Problems to work on →
1. Please shorten the paragraph in the Docker notes that begins "In order to install modules" while keeping its main facts.
2. Extend the Docker notes with the next part, picking up right after their final line.

=== Source text ===

DataTalksClub - Day 1

Date: 2025-08-11

#dataengineering #datatalksclub

Intro to Docker (1.2.1)

Note: CI/CD is not covered in the course, make sure to look at this in a later date

Docker is useful because:

Local experimentation
Integration testing (CI/CD)
Reproducibility
Running pipelines on the cloud (AWS batch, kubernetes)
Spark (defining data pipelines, used to define dependencies)
Serverless (AWS Lambda, processing data one record at a time)

Docker Basics

docker run -it ubuntu bash

docker is the base command for using docker
run means to execute an image
-it means to run in an interactive terminal
ubuntu means the name of the image we want to run
bash means the command we want to execute in this image (parameter)

Running this image and deleting everything and running it again returns it to its original state because it is isolated

docker run -it python:3.9

python is the name of the image
3.9 is the tag, otherwise known as the version

docker run -it --entrypoint=bash python:3.9

In order to install modules, we can use pip install pandas, but in order to do this we need to go to a bash terminal since we cannot do this in python

Docker in VSCode

When we are creating our own container we need specifications for our dockerfile, so we start with the base image:

FROM python:3.9

Then we can do a run command:

RUN pip install pandas

Since we can only install pandas in bash and not python we do:

ENTRYPOINT [ "bash" ]

In order to build this image from VSCode, using the docker file we do:

docker build -t test:pandas .

=== Entries shown ===

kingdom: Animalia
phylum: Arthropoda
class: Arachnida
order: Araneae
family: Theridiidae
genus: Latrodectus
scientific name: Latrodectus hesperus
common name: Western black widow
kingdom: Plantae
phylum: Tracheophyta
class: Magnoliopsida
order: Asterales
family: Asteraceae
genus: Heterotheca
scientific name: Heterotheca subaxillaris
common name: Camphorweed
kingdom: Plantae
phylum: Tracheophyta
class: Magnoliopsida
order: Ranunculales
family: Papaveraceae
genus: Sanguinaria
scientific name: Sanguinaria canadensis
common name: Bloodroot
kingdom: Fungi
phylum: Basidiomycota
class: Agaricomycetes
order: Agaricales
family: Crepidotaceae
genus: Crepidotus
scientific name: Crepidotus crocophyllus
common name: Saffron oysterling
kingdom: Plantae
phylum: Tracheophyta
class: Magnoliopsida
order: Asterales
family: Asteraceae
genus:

===

Outputs in order →
1. Modules such as pandas are installed with pip install, which must be run from a bash terminal because it cannot be done in Python.

2.
build tells docker to build the image
. means to build it in the current directory

Then when that is done, you can run it by using (which will bring you into the bash terminal):

docker run -it test:pandas

Data Pipeline

We can now create a python file (.py):

import pandas as pd
# whatever fancy stuff it will be doing
print('yay job done')

Then in our docker file we add:

COPY pipeline.py pipeline.py

Which copies the file to docker container

And we can specify the work directory:

WORKDIR /app

Now you run the container, and go into the python terminal and you can do pipeline.py when you are in the working directory

Data Pipeline - Automation

To the pipeline file we add:

import sys
print(sys.argv)
day = sys.argv[1]
print(f'job done good for day = {day}')

Then in the docker file we do:

ENTRYPOINT [ "python", "pipeline.py" ]

You build the container, and then run it:

docker run -it test:pandas 2025-08-10

This is how to parameterize the data pipeline scripts:

docker run -it test:pandas 2025-08-10 123 hello

Ingesting NY Taxi Data to Postgres (1.2.2)

Docker Compose

We need to set up:

Environment variables - we use a -e flag for this (postgres_user/password/db)
Volumes - a way of mapping folder in host machine file system to a folder in a container (this is called mounting) - we use a -v flag for this (needs a full path on Windows machines, for Mac you can do $(pwd)/blahblahblah)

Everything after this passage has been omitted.